Me: I wish I was super hot.
Menopause: Say no more, fam.
Cat doesn’t realize if he succeeds in tripping me on the way downstairs to feed him, we all die.
I hope people think my toddler has a slight English accent bc we’re so cultured and not bc she’s basically been raised by Peppa Pig
The easiest way to burn fat is cremation.
What’s the past tense of “wake & bake”?
“Woke and boke”?
“Awake and baked”?
“Awakened and baconed”?Whatever it is, I’m that
Once upon a time, I’d leave my seat early at a concert or sporting event so I could beat the traffic.
Nowadays, it’s probably because I need to beat the queue for the toilet.
All underwear is edible if you aren’t a coward
And is this “year-end bonus” in the room with us right now?
[planning heist]
LEADER: we can kill the alarm, but how do we get through the concrete wall?

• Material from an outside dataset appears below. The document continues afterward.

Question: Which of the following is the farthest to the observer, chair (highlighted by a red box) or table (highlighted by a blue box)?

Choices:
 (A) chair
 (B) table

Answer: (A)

*everyone turns to look at the kool-aid man*
ME: [repeatedly trying, and failing, to film a successful water bottle flip]
DAVID ATTENBOROUGH: experts project extinction for this species
IDEA: an app that tells you where that bruise came from.
I once saw a man walk barefoot across hot coals, and I thought, wow, he could’ve just walked around those. Idiot.
The worst thing about life is getting comfortable and then realizing that you don’t have the remote.